## Aim of the task
Print the rows below without any changes, from the very first line through the line holding "Dot at: (265, 229)", inclusive.

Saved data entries
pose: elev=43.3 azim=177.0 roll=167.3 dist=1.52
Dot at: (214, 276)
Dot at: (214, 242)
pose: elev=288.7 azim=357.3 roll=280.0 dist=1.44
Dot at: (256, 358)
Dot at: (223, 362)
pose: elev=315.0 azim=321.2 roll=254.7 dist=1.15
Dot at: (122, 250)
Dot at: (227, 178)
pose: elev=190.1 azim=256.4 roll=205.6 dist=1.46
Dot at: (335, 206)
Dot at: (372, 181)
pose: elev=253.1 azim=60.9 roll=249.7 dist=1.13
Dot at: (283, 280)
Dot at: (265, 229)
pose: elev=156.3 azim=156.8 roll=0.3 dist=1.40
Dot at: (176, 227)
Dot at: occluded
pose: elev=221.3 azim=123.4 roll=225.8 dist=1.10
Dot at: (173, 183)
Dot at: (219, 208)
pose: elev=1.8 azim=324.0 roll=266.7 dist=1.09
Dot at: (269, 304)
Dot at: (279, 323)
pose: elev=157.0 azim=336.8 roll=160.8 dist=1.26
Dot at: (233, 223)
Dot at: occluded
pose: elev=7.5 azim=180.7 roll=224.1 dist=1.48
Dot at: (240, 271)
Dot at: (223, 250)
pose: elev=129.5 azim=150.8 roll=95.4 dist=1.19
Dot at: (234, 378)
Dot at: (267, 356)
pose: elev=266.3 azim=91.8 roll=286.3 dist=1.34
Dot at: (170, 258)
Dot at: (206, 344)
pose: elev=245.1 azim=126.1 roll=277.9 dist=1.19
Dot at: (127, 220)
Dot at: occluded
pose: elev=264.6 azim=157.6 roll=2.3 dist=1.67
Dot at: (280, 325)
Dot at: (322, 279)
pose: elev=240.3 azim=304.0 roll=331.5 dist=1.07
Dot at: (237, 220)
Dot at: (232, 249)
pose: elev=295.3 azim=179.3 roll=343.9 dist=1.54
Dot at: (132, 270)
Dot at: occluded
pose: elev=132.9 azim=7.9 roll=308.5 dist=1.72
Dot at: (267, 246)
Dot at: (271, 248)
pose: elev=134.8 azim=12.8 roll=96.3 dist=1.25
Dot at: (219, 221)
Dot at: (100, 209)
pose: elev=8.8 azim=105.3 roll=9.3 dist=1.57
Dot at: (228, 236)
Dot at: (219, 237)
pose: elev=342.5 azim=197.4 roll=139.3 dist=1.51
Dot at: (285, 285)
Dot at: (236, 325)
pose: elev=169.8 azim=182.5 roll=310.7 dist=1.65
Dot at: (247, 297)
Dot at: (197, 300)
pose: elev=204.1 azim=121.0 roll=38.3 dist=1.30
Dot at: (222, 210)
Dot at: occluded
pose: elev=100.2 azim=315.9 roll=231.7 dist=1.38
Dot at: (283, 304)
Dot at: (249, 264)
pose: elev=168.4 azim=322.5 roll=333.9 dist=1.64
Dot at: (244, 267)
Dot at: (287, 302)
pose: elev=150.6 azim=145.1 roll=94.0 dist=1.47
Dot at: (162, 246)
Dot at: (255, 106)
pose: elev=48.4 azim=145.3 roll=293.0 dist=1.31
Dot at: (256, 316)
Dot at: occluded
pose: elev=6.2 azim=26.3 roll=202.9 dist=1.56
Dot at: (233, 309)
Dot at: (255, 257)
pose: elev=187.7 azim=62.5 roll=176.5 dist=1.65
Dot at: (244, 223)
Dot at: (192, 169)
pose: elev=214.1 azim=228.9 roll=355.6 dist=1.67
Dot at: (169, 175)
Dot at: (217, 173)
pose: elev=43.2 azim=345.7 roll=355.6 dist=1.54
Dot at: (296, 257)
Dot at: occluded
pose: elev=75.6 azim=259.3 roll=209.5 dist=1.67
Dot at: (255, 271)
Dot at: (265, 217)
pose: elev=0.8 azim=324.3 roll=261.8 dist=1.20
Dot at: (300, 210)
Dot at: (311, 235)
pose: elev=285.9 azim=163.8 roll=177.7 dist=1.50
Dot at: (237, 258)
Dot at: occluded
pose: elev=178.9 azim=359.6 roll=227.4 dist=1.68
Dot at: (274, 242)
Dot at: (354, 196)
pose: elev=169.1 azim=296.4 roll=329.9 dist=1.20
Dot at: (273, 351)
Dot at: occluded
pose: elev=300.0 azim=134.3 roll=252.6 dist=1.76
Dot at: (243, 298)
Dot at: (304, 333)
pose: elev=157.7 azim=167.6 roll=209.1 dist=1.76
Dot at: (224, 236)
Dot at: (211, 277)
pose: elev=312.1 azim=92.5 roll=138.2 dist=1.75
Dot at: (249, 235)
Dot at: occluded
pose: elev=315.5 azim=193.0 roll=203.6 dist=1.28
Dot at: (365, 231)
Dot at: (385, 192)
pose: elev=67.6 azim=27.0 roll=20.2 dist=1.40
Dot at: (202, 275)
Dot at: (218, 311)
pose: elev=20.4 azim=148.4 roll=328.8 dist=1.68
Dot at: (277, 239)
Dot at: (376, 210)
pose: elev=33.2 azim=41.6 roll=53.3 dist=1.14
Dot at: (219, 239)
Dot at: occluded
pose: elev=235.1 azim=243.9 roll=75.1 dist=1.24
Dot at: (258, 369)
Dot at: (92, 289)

## Answer in full
pose: elev=43.3 azim=177.0 roll=167.3 dist=1.52
Dot at: (214, 276)
Dot at: (214, 242)
pose: elev=288.7 azim=357.3 roll=280.0 dist=1.44
Dot at: (256, 358)
Dot at: (223, 362)
pose: elev=315.0 azim=321.2 roll=254.7 dist=1.15
Dot at: (122, 250)
Dot at: (227, 178)
pose: elev=190.1 azim=256.4 roll=205.6 dist=1.46
Dot at: (335, 206)
Dot at: (372, 181)
pose: elev=253.1 azim=60.9 roll=249.7 dist=1.13
Dot at: (283, 280)
Dot at: (265, 229)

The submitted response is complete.